A long pause. “That’s awkward.”

“You think?” She made herself give a little laugh, like it didn’t terrify her. “Anyway, seeing them together—they’re really happy. It made this even harder.”

This. Waiting. Their long separation. She heard the sigh of his exhale.

“God. I miss you too.” She could tell he was running a hand through his dark curling hair. She could picture the shadow of his lashes falling over those blue, blue eyes, his long fingers rubbing them. “Things are moving along.”

“Really?”

“Yeah. Really. Anchara told me her citizenship application was approved. I met with a divorce lawyer today.”

“Oh.” Lei stopped, leaning against a building, the sharp shadows of evening falling on the windows of the city all around her, Keiki tight up against her side as she bent her head, closing out everything in the world but his voice and the phone. Angel tilted her pointed nose up in the baby carrier and licked Lei’s chin. “So . . . how long?”

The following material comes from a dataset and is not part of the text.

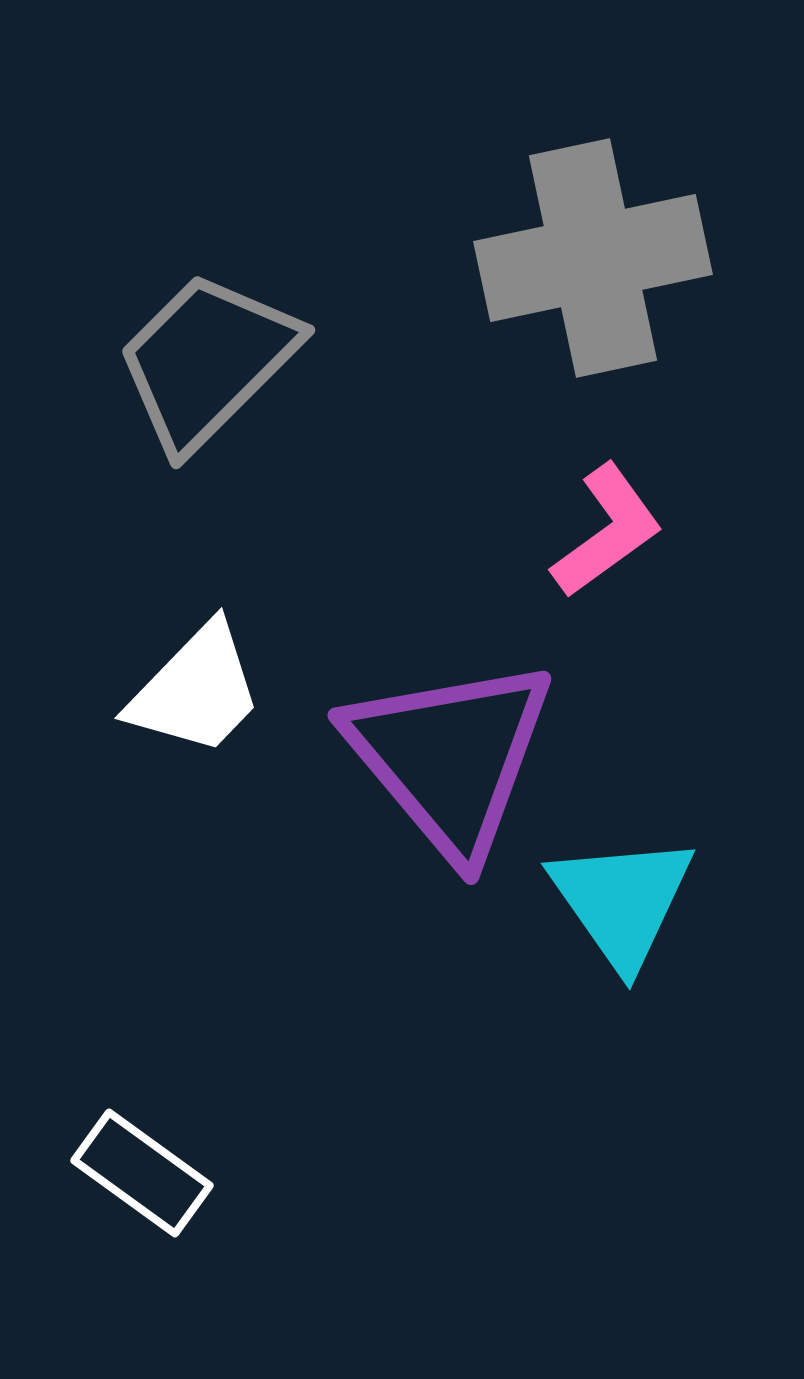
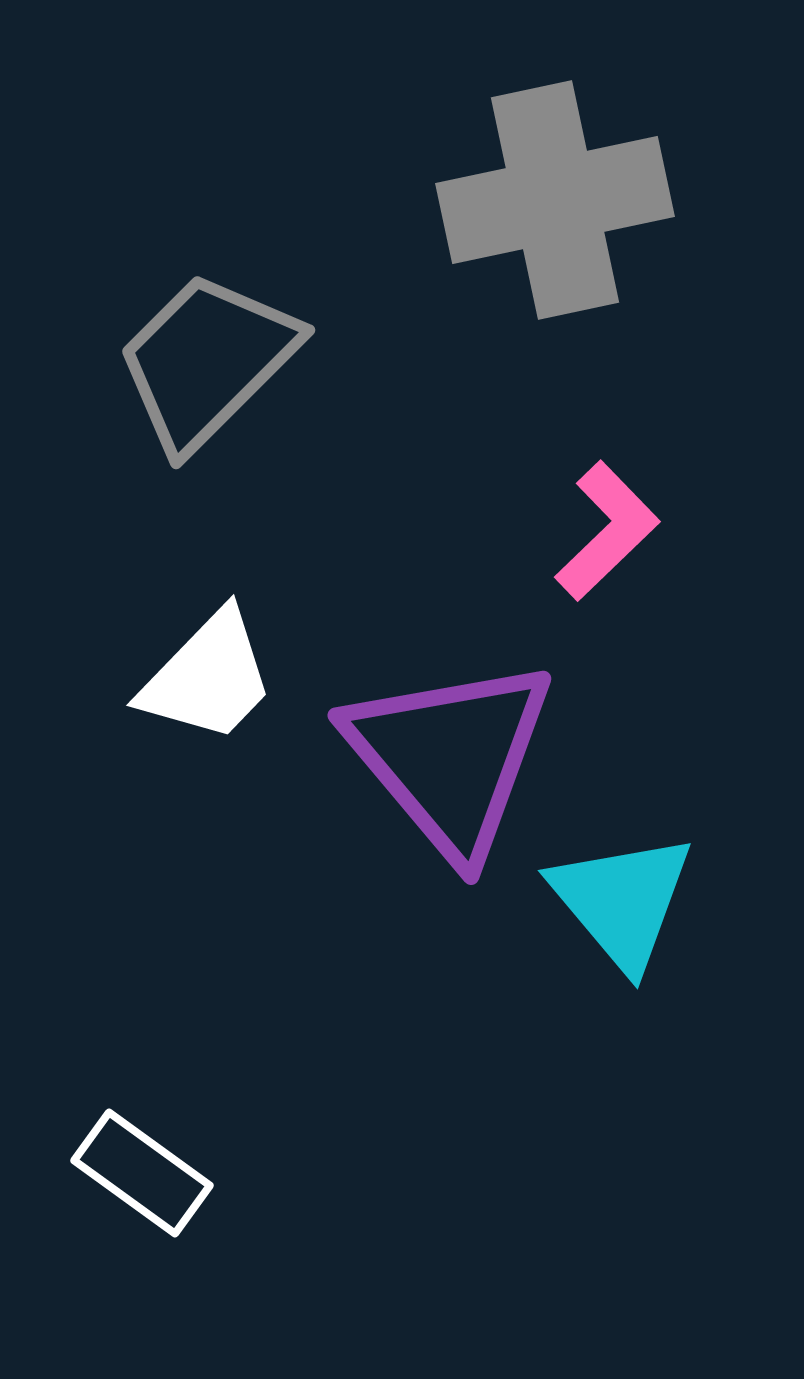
gray cross: moved 38 px left, 58 px up
pink L-shape: rotated 8 degrees counterclockwise
white trapezoid: moved 12 px right, 13 px up
cyan triangle: rotated 5 degrees counterclockwise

“Couple weeks. Could be sooner.”

“Oh my God.” After waiting so long to be together, the imminent end of their separation seemed like a mirage.

“I know. It doesn’t seem real.”

“I can’t believe it either.”

“So what are we going to do? Are you coming here?” Stevens was embedded in his job on Maui, promoted to lieutenant of the Haiku Station where Lei had once worked under Captain C. J. Omura.

“I don’t know.” Lei stroked a finger over Angel’s head, and the tiny dog closed her eyes in bliss. “I was really hating the Bureau for a while, but things are better. Waxman’s lightened up on me, and we’ve always got interesting cases. Let me tell you about this latest one.” She described the contradictory evidence in Corby Hale III’s death.

“We’ve got interesting cases here too.”

“I don’t know what to do. I just know we need to be together. Don’t you think it would be easier for you to come to
Oahu? More opportunity here for you too.”

“I’m just getting settled in as commanding officer. I’d have to see what was available for transfer. You can be sure I wouldn’t have my own station.”

Another long pause. A horn blared nearby, startling Lei. She straightened up from the wall, continued up the cement sidewalk with Keiki at her side. The lush green mountains behind Honolulu seemed to glow in the setting sun as her eyes wandered over them, unseeing.

“We don’t have to have all the answers now.  Just . . . we have to be together. When you’re free.” Lei felt her throat closing on longing, a physical sensation like a fist squeezing her chest. It was beyond lust. It was a parched dryness. Only being tucked under his collarbone in her special space against his side could restore her.

“I love you.” His voice was ragged.

Her eyes closed for a second, and it was in that second that she walked into another pedestrian.

“Watch where you going!” Angry words put her back into her body and in this moment on the busy street. She waved apologetically at an older woman pushing a cart.

“I have to go. Call me when you know anything.”

“I will. The minute I know.”

They hung up at the same time. Lei wanted to cry at the severing. Instead she broke into a jog, Angel bouncing in the carrier against her chest. There was respite in the movement and in caring for her dogs, and that night, in getting online to find out everything she could about Corby Alexander Hale III.